Ok, that was the piece. You might notice how the writing is a cut above my usual blog, which reinforces the point that talented editors really do make a difference.
It turns out that if you publish something in the NY Times you get a lot of feedback! Here are some responses to a couple of reasonable objections to my argument:
“The courts will not allow this” — the courts will absolutely play a role in adjudicating how far Trump can go, especially when his General Counsels come up with agressive interpretations of the law. But bear in mind that a) Trump has the right to hire what appointees he wants (with the exception of Senate-approved appointees), b) my guess is that SCOTUS would allow him to weaken civil service protections, and c) the majority of SCOTUS shares a Federalist Society instinct to undermine the administrative state, it is just a matter of how far they will go (though see this response to my piece by Chris Geidner, who argues that in some cases, the Federalist Society desire to reduce the administrative state may conflict with Trump’s goal of a Trumpist administrative state). In short, don’t count on the the courts to save us.
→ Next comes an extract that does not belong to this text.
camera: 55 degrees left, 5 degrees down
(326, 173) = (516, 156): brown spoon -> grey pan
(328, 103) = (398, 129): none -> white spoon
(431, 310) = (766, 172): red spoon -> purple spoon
“Congress won’t allow it” — Trump’s plan is to use executive power in unprecedented ways, rather than get legislative permission from Congress. This means that to stop him, Congress has to do something, and it has done little to protect the civil service since Trump left office. Democrats did pass a bill to block Schedule F in the House, but could not get GOP Senators to agree to stick this into a must-pass defense authorization bill. Congress might block a few of Trump’s more radical appointees, in which case Trump would just rely on “acting” officials as he did in his first term. Congress absolutely should play a role here, even if just to protect its own powers, but this requires a few brave Republicans to step forward.
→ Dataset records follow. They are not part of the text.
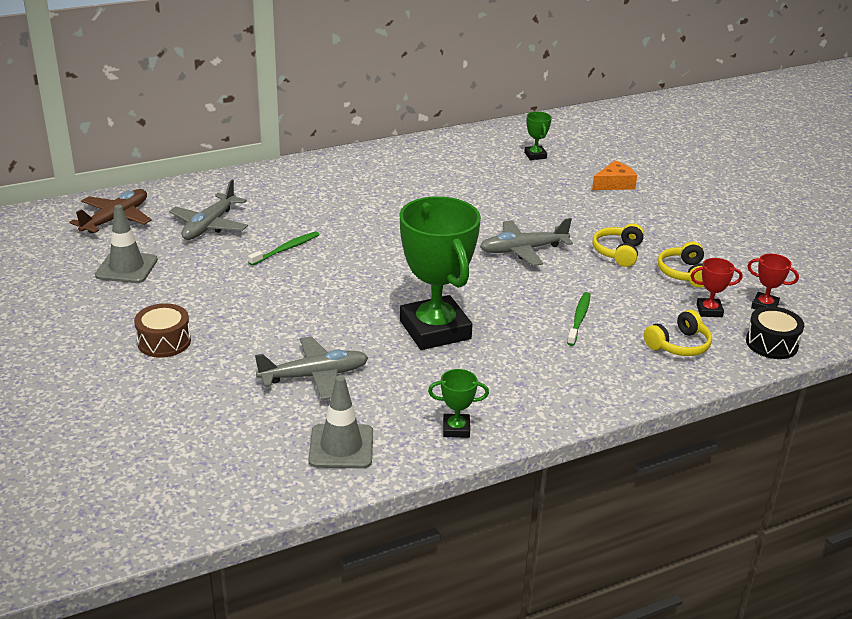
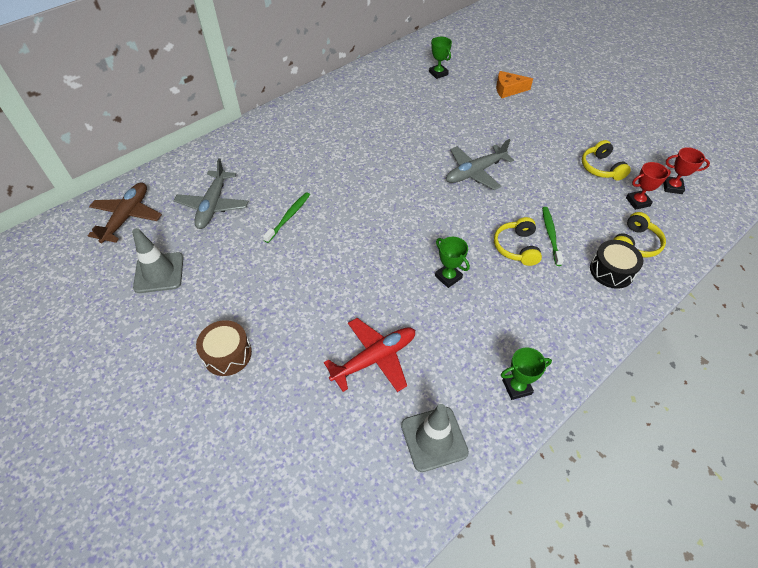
camera: 15 degrees left, 20 degrees up
(314, 376) = (374, 358): grey plane -> red plane
(435, 330) = (448, 277): green trophy -> green trophy, size x0.42
(614, 184) = (508, 89): orange cheese -> orange cheese turned 135 degrees counterclockwise
(618, 252) = (545, 158): yellow headphones -> yellow headphones (516, 247)
(771, 344) = (697, 224): black drum -> black drum (611, 271)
“Trump is too incompetent to pull this off” — Trump has not become more organized since his time in office. But he has become more sincere in his hate for the administrative state and more attentive to the value of personal loyalty to him. Therefore, he will empower supporters who learned a lot from Trump’s presidency, are very attentive to the nuts and bolts of government, and have developed real plans to take control of it and move it in a radical direction that matches Trump’s preferences. Trump does not have to be more competent to be more effective in his attack on the administrative state, when a machinery has formed around him to serve that purpose. This does not mean that every appointee in Trumpworld will be as effective as Stephen Miller was in the immigration space. But many more of them will be made in that mould. It is also possible for ineffective appointees to do a lot of damage. As the former Speaker of the House Sam Rayburn was fond of saying, “any jackass can kick down a barn, but it takes a good carpenter to build one.” We are in a era when the people most politically invested in American governance want to toss out the carpenters, and hands their tools to the jackasses.
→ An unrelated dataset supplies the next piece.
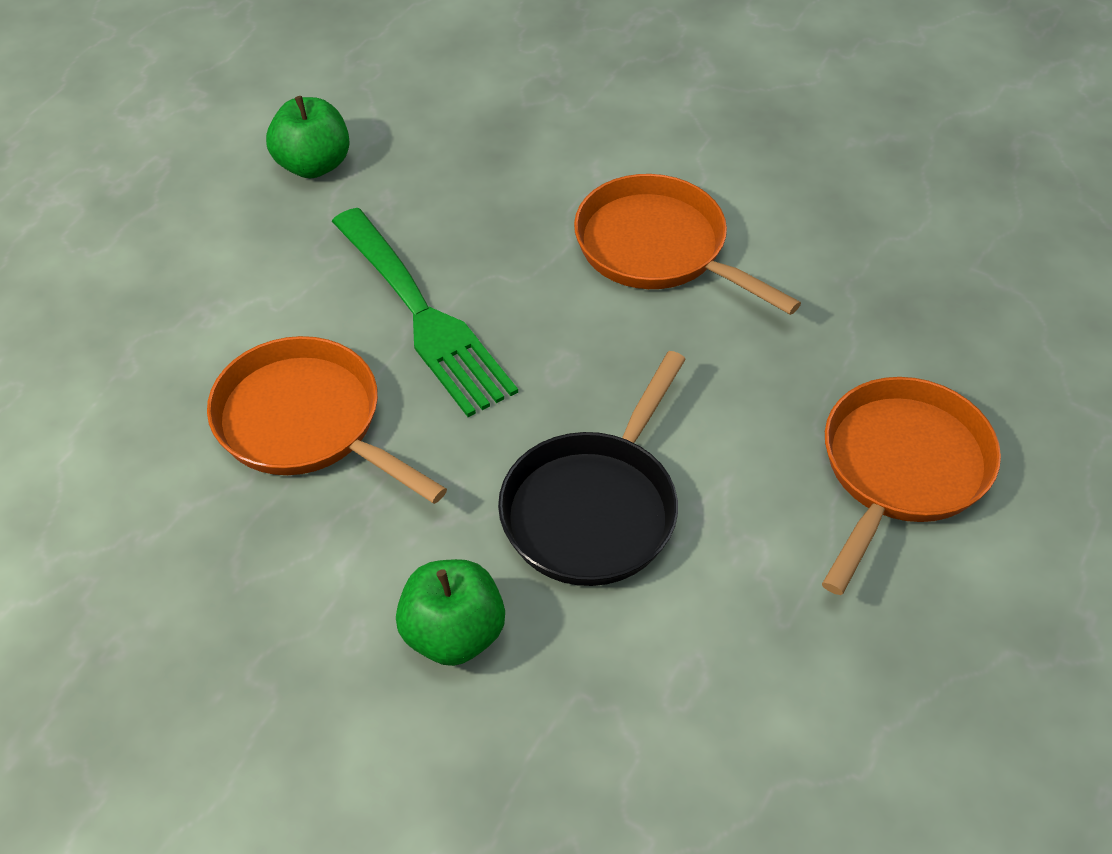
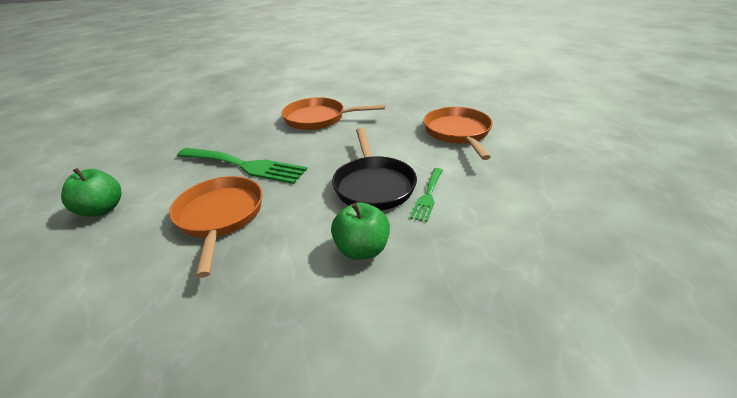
camera: 35 degrees left, 15 degrees down
(306, 423) = (220, 217): orange pan -> orange pan turned 75 degrees clockwise
(313, 165) = (153, 146): green apple -> green apple (102, 209)
(661, 597) = (428, 196): none -> green fork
Outstanding work, Don! Congratulations on getting space in the NYT.
"We are in a era when the people most politically invested in American governance want to toss out the carpenters, and hands their tools to the jackasses." And, unfortunately, in this era of anti-expertise, there are a lot jackasses available. I'm glad that you're constantly writing about this and making the problem more visible. We have to do everything possible to vote out Republicans at every level of government.